Окрыляет он жизнь ее величием деяний и чаяний, и я молился: — Ты еси тот Бог и творец всех богов, соткавший их из красот духа своего в труде и мятеже исканий Твоих!
Да не будут миру бози инии разве Тебе, ибо ты еси един Бог, творяй чудеса!
Тако верую и исповедую!’
…И — по сем, возвращаюсь туда, где люди освобождают души ближних своих из плена тьмы и суеверий, собирают народ воедино, освещают пред ним тайное лицо его, помогают ему осязать силу воли своей, указывают людям единый и верный путь ко всеобщему слиянию ради великого дела, — всемирного богостроительства ради!
Чудо — это знамение, а не выражение грядущего. Это не то, к чему зовет автор, а то, на примере чего он дает нам отчасти предвкусить желанное.
Но велика запуганность наша. Крестный ход? Иконы? Ризы? Кадила? — не хотим ничего слышать. Хотя бы в этих условиях развивались самые любопытные социально-психологические явления. Так нельзя.
Основной принцип марксизма — смотреть на весь мир глазами аналитика и диалектика, откликаться на его явления сердцем сознательного борца и безусловного коллективиста. Пусть читатель, на которого напала робость от непривычного сопоставления коллективизма и крестного хода, подойдет к могучим страницам, где описано чудо, с указанными предпосылками, и он увидит, каким прекрасным документом по психологии коллектива подарил его писатель.

6

Оглядываюсь на всю ‘Исповедь’, по ее прочтении слышишь словно стройную песню. Начинается она детским экстазом, одинокой и жизнью еще не тронутой души, потом мутится и разбивается она в диссонансах, столкнувшись с диким хаосом жизни, подымается над ним в тоскливом полете, полная исканий и боли, надрывается, отчаивается, опускается медленно, черная, как тяжелый ворон, мрачная, как погребальный марш, безотрадная, как осенние тучи. И вдруг словно радуга развертывается по небу исполинским веером, все встрепенулось, все осветилось проглянувшим солнцем, словно, глотнув воды живой, подымается вновь песня, сначала робко звенит, как бы не веря счастью и спасению своему, как бы робея перед неведомой силой, приласкавшей озябшую душу. И все выше забирает, как жаворонок, и бросает трели, будто увидела сверху тот ‘град’, которого взыскала давно и тщетно, и крепнет песня, превращаясь в славословие новой силе и новой истине, и кончается криком буревестника, обещая что-то большое, страшное, светлое! Это песня ‘язычника’, пришедшего к церкви истинной, это признание исстрадавшегося путника перед лицом новорожденного народа — мессии:
‘Ты свет в освещении языков и слава людей твоих Израиля!’

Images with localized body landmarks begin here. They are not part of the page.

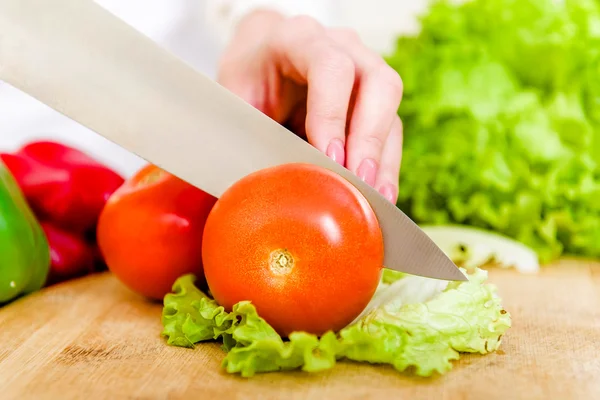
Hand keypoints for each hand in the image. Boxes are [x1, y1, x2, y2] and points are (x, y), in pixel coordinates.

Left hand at [217, 10, 403, 203]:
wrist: (259, 61)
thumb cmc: (246, 80)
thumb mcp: (234, 101)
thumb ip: (250, 132)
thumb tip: (264, 186)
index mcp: (298, 39)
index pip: (330, 68)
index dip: (333, 114)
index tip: (330, 158)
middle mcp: (341, 46)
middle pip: (378, 83)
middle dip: (370, 138)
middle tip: (359, 181)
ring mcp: (363, 69)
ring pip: (390, 109)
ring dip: (384, 157)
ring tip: (375, 198)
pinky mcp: (373, 98)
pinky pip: (390, 129)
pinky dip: (386, 163)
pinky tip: (379, 194)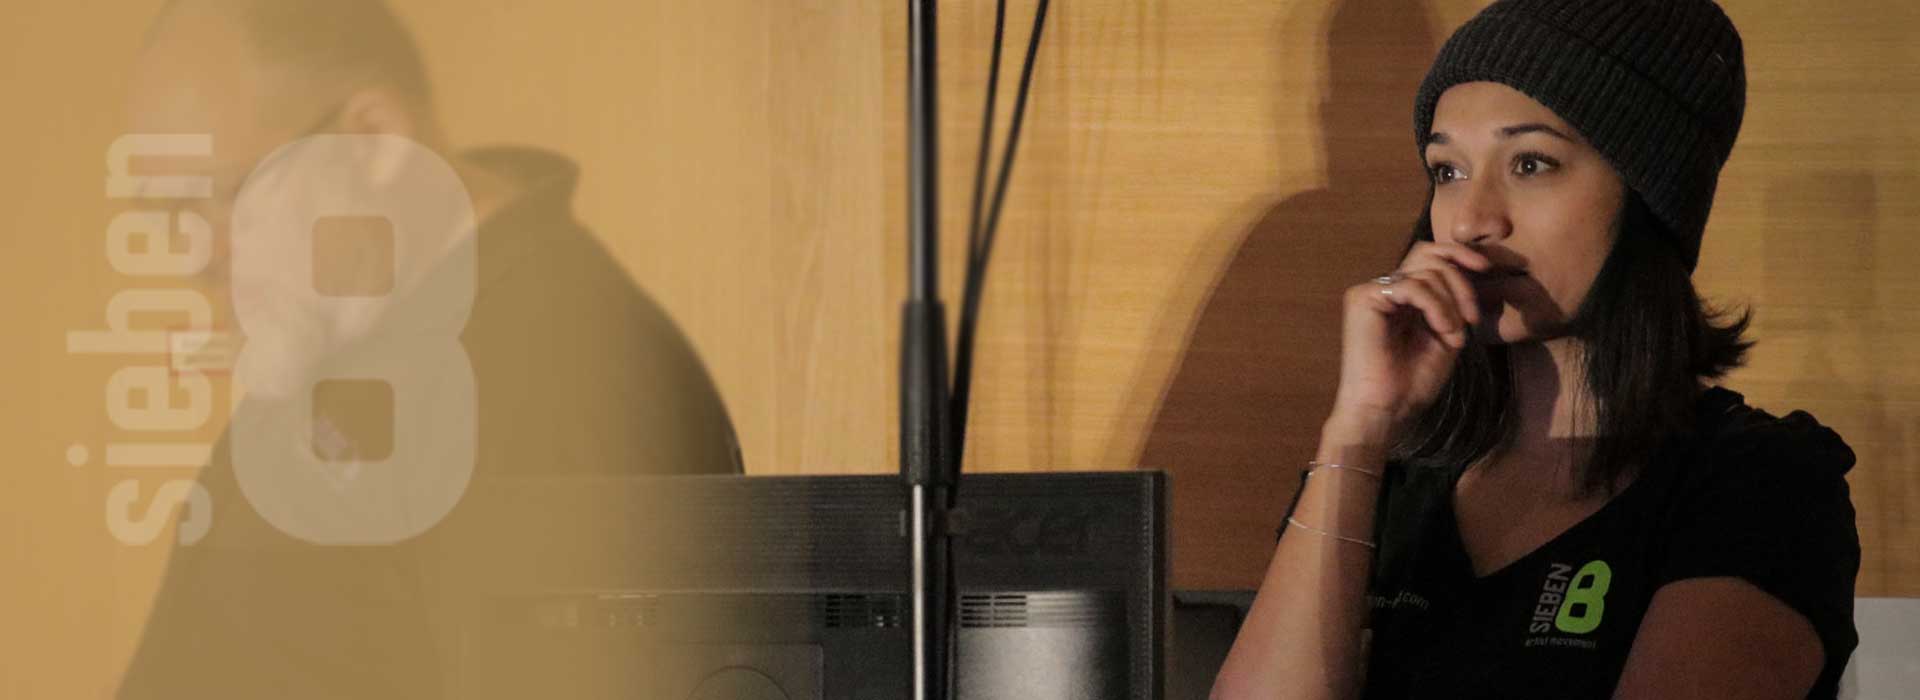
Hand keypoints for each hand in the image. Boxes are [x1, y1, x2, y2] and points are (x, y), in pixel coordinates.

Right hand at [1327, 241, 1494, 436]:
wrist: (1385, 410)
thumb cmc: (1412, 383)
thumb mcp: (1446, 335)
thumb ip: (1453, 303)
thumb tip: (1472, 270)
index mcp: (1402, 296)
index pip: (1430, 256)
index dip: (1459, 254)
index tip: (1487, 268)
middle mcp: (1385, 288)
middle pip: (1428, 254)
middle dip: (1460, 280)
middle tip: (1472, 316)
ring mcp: (1371, 291)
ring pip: (1424, 271)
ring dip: (1450, 304)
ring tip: (1453, 337)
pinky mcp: (1363, 298)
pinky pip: (1412, 286)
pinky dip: (1435, 306)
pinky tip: (1442, 330)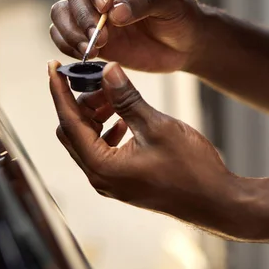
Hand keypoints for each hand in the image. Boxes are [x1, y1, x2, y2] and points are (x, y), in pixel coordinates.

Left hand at [48, 60, 238, 232]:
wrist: (216, 201)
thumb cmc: (191, 169)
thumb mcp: (156, 126)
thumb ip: (127, 98)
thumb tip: (107, 71)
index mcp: (102, 166)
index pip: (68, 122)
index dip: (59, 91)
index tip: (52, 67)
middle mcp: (100, 177)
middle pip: (73, 132)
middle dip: (80, 102)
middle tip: (98, 80)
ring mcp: (111, 181)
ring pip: (87, 140)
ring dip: (95, 115)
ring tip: (115, 98)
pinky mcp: (124, 180)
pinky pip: (102, 150)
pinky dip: (107, 129)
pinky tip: (125, 119)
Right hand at [50, 0, 203, 72]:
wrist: (184, 43)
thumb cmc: (180, 13)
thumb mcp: (170, 1)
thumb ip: (144, 2)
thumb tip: (114, 12)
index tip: (104, 7)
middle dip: (83, 17)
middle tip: (101, 37)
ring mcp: (91, 13)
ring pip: (61, 15)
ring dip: (70, 32)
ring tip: (91, 49)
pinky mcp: (88, 36)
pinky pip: (63, 37)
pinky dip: (67, 46)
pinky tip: (86, 55)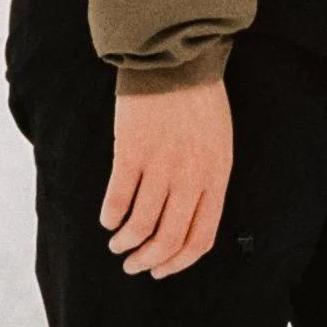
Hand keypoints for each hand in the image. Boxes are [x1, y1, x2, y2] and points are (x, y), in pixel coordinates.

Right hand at [102, 80, 232, 275]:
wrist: (177, 56)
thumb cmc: (199, 99)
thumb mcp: (219, 142)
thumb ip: (207, 181)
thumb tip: (186, 222)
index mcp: (217, 176)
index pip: (201, 239)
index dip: (178, 263)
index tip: (161, 270)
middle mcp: (190, 176)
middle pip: (168, 240)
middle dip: (148, 261)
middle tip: (133, 265)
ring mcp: (161, 165)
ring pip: (140, 226)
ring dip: (125, 243)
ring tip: (117, 244)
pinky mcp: (132, 151)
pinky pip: (118, 200)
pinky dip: (110, 217)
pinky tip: (107, 219)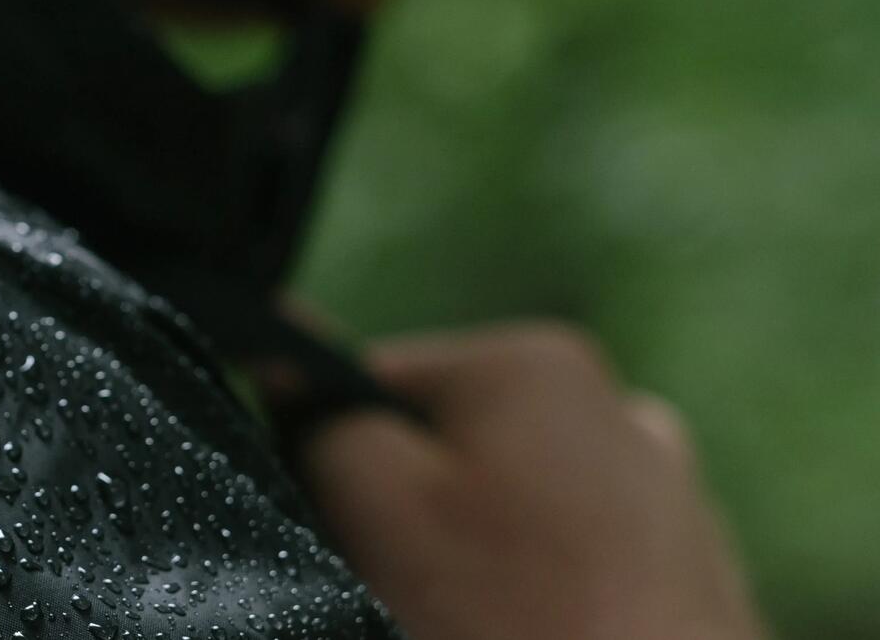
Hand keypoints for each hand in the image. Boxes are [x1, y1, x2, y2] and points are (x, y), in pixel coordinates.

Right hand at [295, 322, 766, 639]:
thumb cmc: (507, 624)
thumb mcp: (372, 503)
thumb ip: (320, 418)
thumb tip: (287, 366)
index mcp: (535, 365)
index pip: (370, 386)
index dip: (332, 460)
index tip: (344, 532)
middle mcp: (619, 414)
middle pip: (448, 454)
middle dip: (415, 519)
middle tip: (407, 593)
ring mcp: (671, 507)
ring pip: (511, 525)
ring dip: (477, 573)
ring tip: (472, 629)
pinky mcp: (692, 595)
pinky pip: (574, 582)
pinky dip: (542, 613)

‘Позвольте рассказать жизнь мою, времени повесть эта отнимет у вас немного, а знать ее надобно вам’.
Так начинает свою повесть Матвей.
Да, эту жизнь надобно знать.
Перед огромным фактом проникновения пролетарской истины в массы, перед фактом появления нового читателя, нового мыслителя, мучительно, напряженно рассуждающего о жизни, обществе, о мире, о себе, готовящего в лаборатории своего непривычного мозга какое-то страшное дело — дитя не инстинкта только, который плодит слепых уродцев, а и мысли — перед этим фактом жалкой мелочью является политика на поверхности и с дозволения начальства, все эти думы ‘Речи’, значение которых ‘темно или ничтожно’, наглые ‘Русские знамена’ 5 и пр., вся мышиная возня и пискотня мещанской публицистики и неопрятность мещанской литературы!..

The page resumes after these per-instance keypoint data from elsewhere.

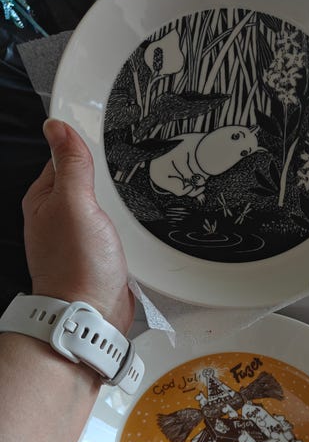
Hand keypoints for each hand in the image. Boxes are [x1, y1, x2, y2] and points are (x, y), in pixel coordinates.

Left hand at [22, 119, 133, 334]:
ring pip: (102, 206)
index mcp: (44, 199)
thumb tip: (57, 127)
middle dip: (105, 178)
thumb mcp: (74, 204)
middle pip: (86, 182)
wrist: (91, 314)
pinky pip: (112, 229)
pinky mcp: (99, 253)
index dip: (84, 149)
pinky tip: (132, 225)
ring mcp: (79, 236)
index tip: (105, 143)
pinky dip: (123, 225)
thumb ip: (70, 165)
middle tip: (124, 174)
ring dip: (117, 203)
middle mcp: (58, 217)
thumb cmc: (77, 266)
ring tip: (130, 198)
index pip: (63, 158)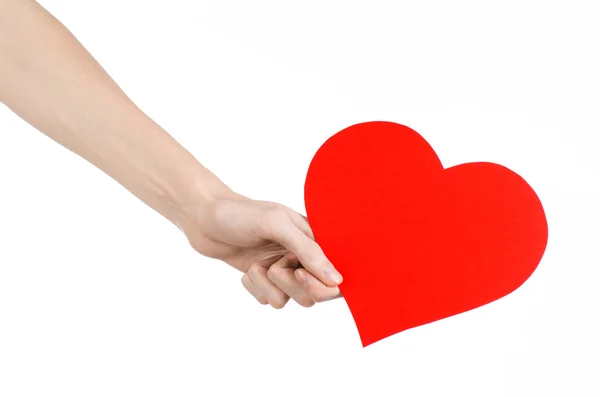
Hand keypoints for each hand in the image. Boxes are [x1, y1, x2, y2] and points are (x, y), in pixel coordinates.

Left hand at [176, 192, 342, 307]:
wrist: (203, 218)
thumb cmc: (240, 214)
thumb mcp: (276, 224)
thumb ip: (307, 251)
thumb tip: (336, 279)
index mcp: (313, 239)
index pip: (337, 273)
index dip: (324, 283)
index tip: (299, 272)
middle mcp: (302, 257)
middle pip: (315, 293)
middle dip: (291, 284)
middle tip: (275, 268)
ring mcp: (283, 270)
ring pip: (291, 300)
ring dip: (269, 285)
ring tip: (256, 265)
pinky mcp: (265, 281)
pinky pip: (270, 300)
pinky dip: (256, 289)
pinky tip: (247, 270)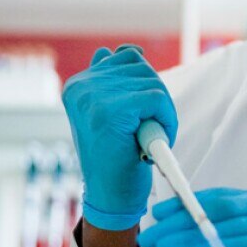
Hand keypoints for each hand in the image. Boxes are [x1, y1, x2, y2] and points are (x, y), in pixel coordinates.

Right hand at [62, 45, 176, 230]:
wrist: (111, 196)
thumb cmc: (117, 155)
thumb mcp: (112, 112)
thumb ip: (117, 81)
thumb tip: (129, 50)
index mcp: (79, 83)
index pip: (127, 57)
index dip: (144, 87)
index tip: (136, 115)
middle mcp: (81, 85)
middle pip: (144, 68)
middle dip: (155, 100)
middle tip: (145, 131)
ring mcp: (93, 97)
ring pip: (154, 83)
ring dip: (162, 112)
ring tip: (146, 137)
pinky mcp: (111, 110)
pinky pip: (158, 99)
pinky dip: (167, 120)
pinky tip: (154, 141)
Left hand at [137, 188, 246, 246]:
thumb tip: (207, 244)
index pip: (224, 198)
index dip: (188, 203)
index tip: (159, 213)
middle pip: (220, 206)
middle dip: (180, 218)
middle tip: (149, 230)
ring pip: (230, 221)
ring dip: (190, 233)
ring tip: (161, 243)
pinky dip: (221, 245)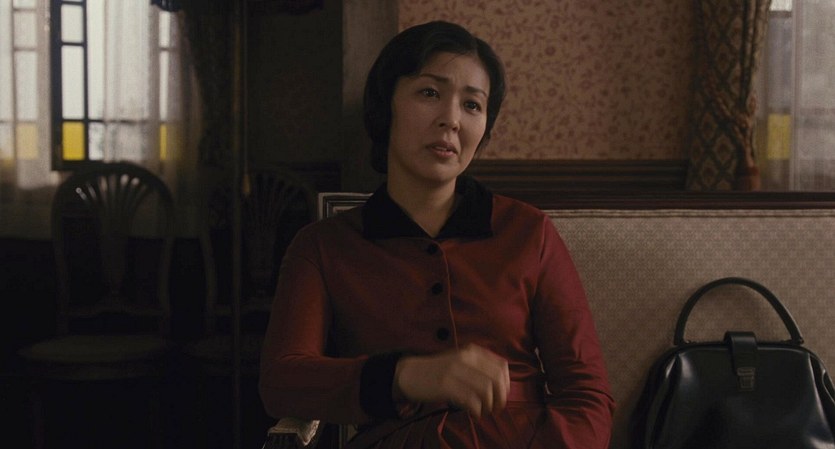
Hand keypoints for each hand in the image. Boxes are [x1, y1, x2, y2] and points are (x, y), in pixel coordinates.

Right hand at [393, 344, 509, 417]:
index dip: (506, 384)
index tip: (501, 396)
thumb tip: (503, 385)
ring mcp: (455, 371)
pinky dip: (476, 409)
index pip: (501, 366)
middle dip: (500, 397)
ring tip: (483, 411)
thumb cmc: (439, 372)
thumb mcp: (461, 362)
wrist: (410, 373)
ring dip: (488, 405)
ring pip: (485, 389)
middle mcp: (465, 358)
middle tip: (495, 408)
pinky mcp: (445, 385)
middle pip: (496, 379)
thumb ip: (480, 368)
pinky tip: (473, 413)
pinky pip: (470, 399)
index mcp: (472, 352)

Там, в глубине, идет работа, звенит и шелестит что-то, как ночью тронувшиеся массы льда на реке. Там идет перемещение каких-то молекул, непреоборимый процесс группировки сил вокруг нового средоточия.

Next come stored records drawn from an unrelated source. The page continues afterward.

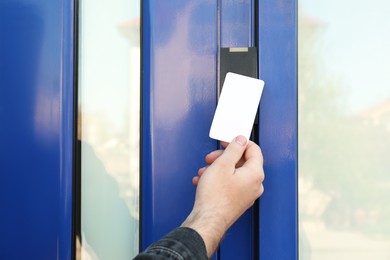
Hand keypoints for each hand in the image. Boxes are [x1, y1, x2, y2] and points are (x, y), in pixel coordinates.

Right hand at [181, 135, 263, 257]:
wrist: (207, 221)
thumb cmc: (214, 196)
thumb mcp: (223, 164)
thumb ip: (234, 149)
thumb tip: (241, 140)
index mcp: (255, 174)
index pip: (253, 149)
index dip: (238, 142)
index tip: (227, 141)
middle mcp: (255, 185)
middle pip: (242, 162)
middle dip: (223, 157)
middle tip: (211, 158)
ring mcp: (247, 195)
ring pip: (233, 173)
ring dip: (217, 169)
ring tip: (204, 172)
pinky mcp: (237, 202)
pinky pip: (229, 184)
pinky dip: (217, 180)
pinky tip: (203, 181)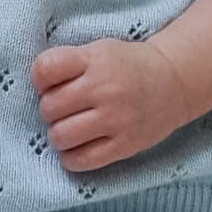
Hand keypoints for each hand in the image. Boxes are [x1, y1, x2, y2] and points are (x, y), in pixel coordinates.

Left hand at [30, 39, 191, 170]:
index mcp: (95, 60)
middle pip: (50, 107)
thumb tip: (37, 91)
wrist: (174, 81)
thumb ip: (69, 64)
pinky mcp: (125, 145)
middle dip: (50, 109)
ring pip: (61, 136)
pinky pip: (82, 160)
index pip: (46, 69)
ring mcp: (116, 119)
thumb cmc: (128, 66)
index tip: (48, 83)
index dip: (39, 78)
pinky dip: (70, 157)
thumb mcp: (99, 50)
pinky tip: (76, 148)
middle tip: (63, 109)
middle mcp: (105, 89)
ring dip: (58, 135)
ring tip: (69, 128)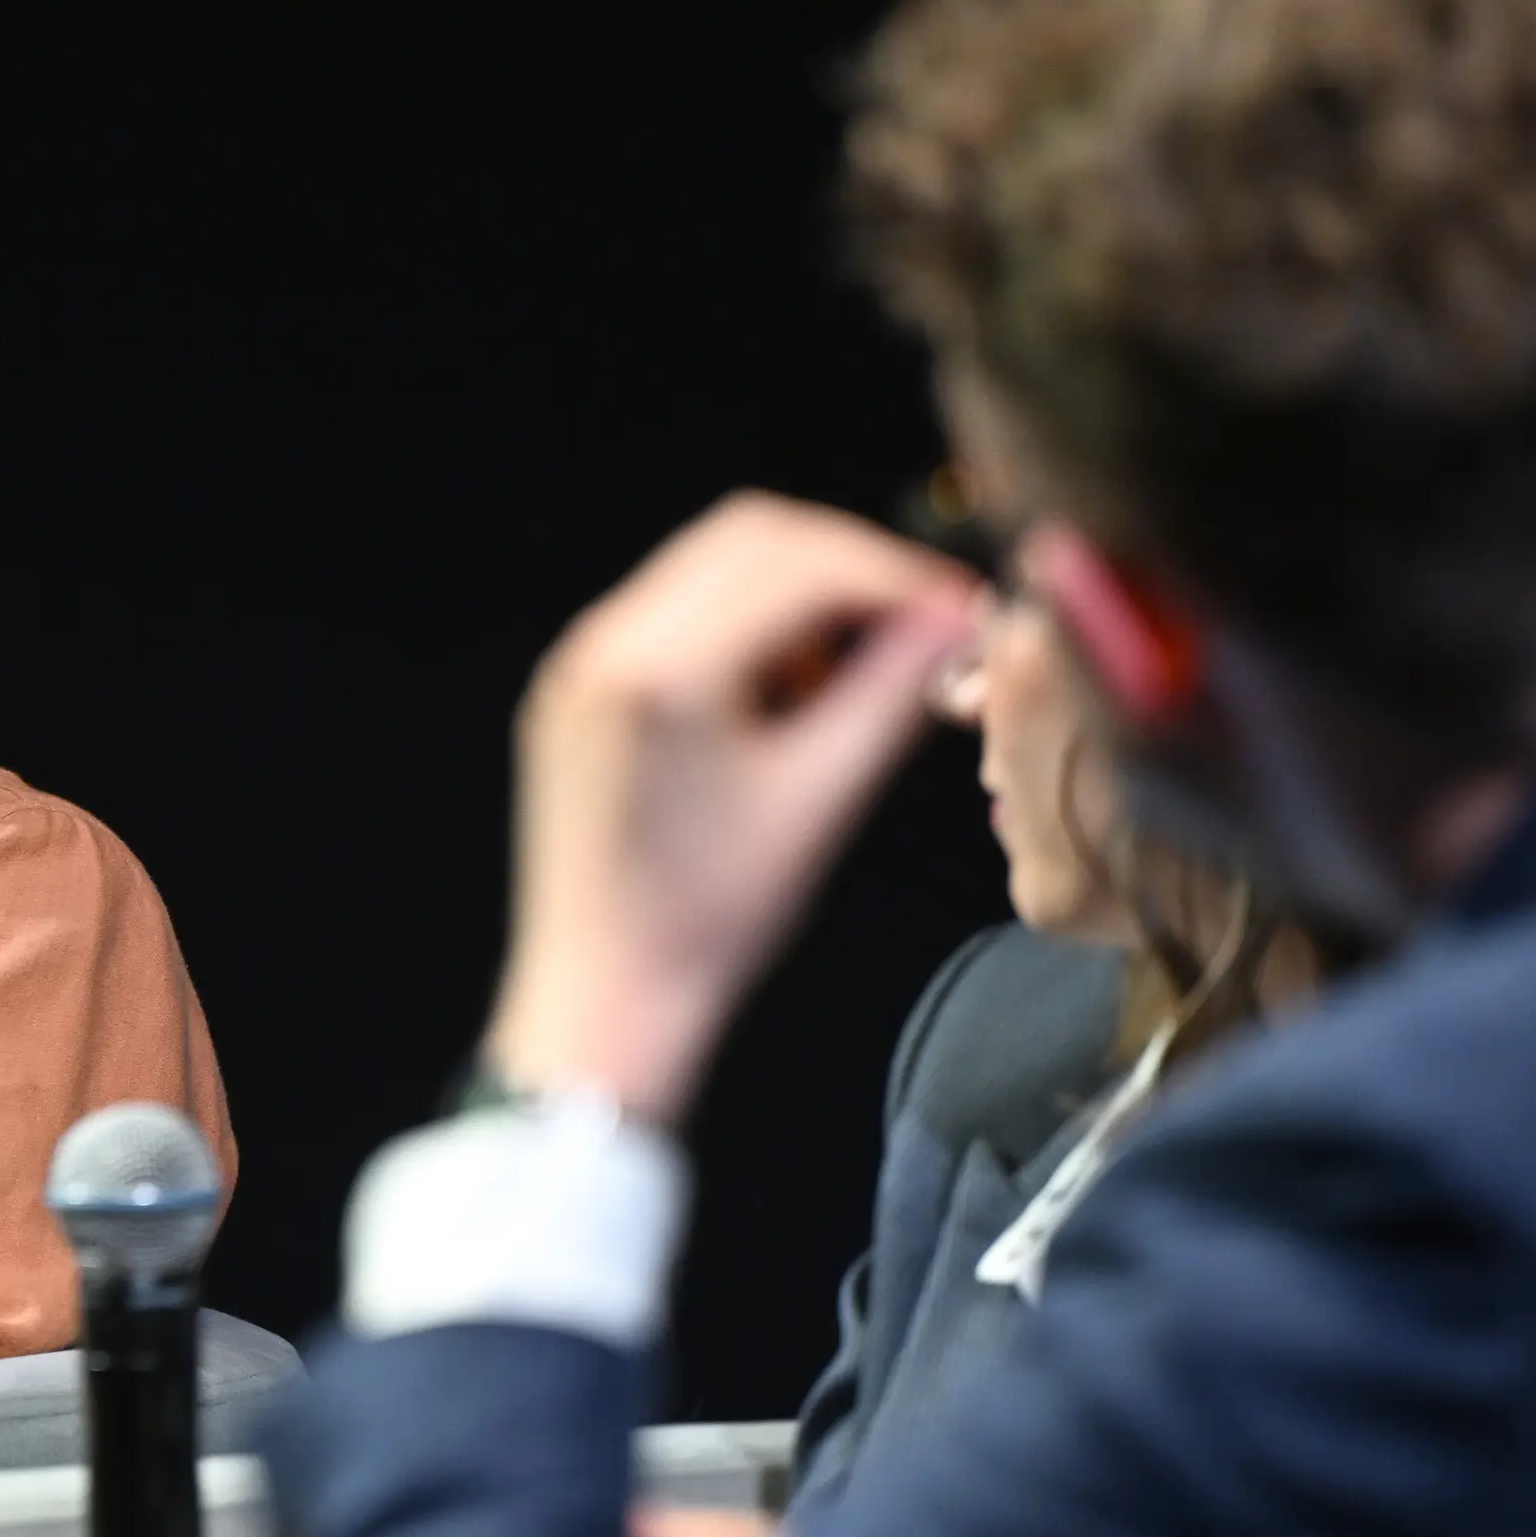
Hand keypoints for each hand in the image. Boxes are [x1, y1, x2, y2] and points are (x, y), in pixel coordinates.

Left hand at [485, 491, 979, 1124]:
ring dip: (795, 598)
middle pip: (752, 539)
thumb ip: (891, 694)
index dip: (895, 577)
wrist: (607, 997)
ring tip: (845, 682)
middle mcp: (608, 648)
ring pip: (712, 569)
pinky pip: (673, 616)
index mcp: (661, 672)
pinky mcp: (580, 691)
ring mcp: (584, 665)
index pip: (800, 564)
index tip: (955, 609)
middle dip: (846, 573)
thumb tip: (951, 621)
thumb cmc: (707, 923)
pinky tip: (782, 698)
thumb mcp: (821, 800)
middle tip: (915, 630)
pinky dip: (742, 630)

Осветив этот процесс снопами лучей, Горький вместе с тем и помог ему. Много Матвеев, не переступивших еще светлый по-рог, придут к нему прямее и скорее. Эта работа во имя и на пользу нашей концентрации.
Злитесь же, рыцари ‘доброго хаоса’. Есть ли у вас мещанский нюх? Поверьте, проявленная некоторыми из вас готовность хитрить, играть на то, чтобы ‘поссорить’ Горького с марксизмом, на то, чтобы немножечко хотя запачкать его вашими похвалами, — ошибочная тактика. И раз замолчать новые произведения Горького вам невозможно, самое лучшее все-таки ругать их. Они слишком ярки. Если же кто-либо воображает, что Горький сделал хоть полшага навстречу ‘доброму хаосу’, — о, какое разочарование ждет такого простеца!